Ia menjelaskan, upaya mediasi sudah dilakukan, mulai dari tingkat kecamatan hingga Polsek Lambunu. Namun, pelaku tambang tak pernah hadir dalam forum-forum penyelesaian.
“Para penambang tidak pernah datang saat diminta klarifikasi. Jadi ya, kami mentok di situ-situ saja,” lanjutnya.
Menurut Sopingi, Perkumpulan Petani Pemakai Air (P3A) sebagai kelompok yang paling terdampak bahkan telah menyampaikan laporan hingga ke Pemerintah Provinsi Sulawesi Tengah dan Kementerian Pertanian. Namun, belum juga ada hasil konkret.
“Kepala Dinas TPHP Parimo juga pernah turun langsung ke sawah warga. Tapi sampai sekarang belum ada solusi. Kami bingung harus ke mana lagi,” ujarnya.
Ia juga menyinggung minimnya respons dari anggota DPRD Parimo yang mewakili daerah tersebut, meski persoalan tambang ilegal kerap disuarakan dalam masa reses.
Berdasarkan data UPT, lahan sawah yang terdampak di Kecamatan Bolano Lambunu mencapai 984 hektare. Sementara di Bolano lebih dari 700 hektare.
Pasalnya, Bendungan Lambunu yang menjadi sumber air utama juga ikut tercemar akibat aktivitas tambang di hulu.
“Di atas bendungan itu ada banyak ekskavator. Kami tidak tahu siapa yang membawa masuk dan dari mana asalnya,” jelasnya.

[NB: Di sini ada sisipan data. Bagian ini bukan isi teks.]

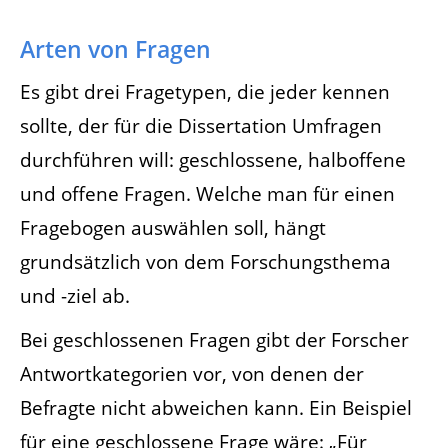
Arten von Fragen
Es gibt drei Fragetypen, die jeder kennen
sollte, der für die Dissertation Umfragen
durchführen will: geschlossene, halboffene
und offene Fragen. Welche man für einen
Fragebogen auswählen soll, hängt
grundsätzlich von dem Forschungsthema
und -ziel ab.
Bei geschlossenen Fragen gibt der Forscher
Antwortkategorien vor, von denen der
Befragte nicht abweichen kann. Ein Beispiel
für eine geschlossene Frage wäre: „Für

Baca Juga: JATAM Sulteng Soroti Modus Baru Tambang Ilegal: WNA Diduga Jadi Kedok Pemodal Lokal
Ia menyebut, terdapat sekitar 50 kelompok petani pemakai air yang tersebar di lima desa, yakni Kotanaga, Petanasugi, Margapura, Anutapura, dan Siendeng. Sopingi berharap, pemerintah daerah, aparat penegak hukum, serta instansi terkait segera.
“Pertanian adalah sektor paling terdampak. Harus ada langkah tegas untuk menghentikan tambang ilegal ini,” pungkasnya.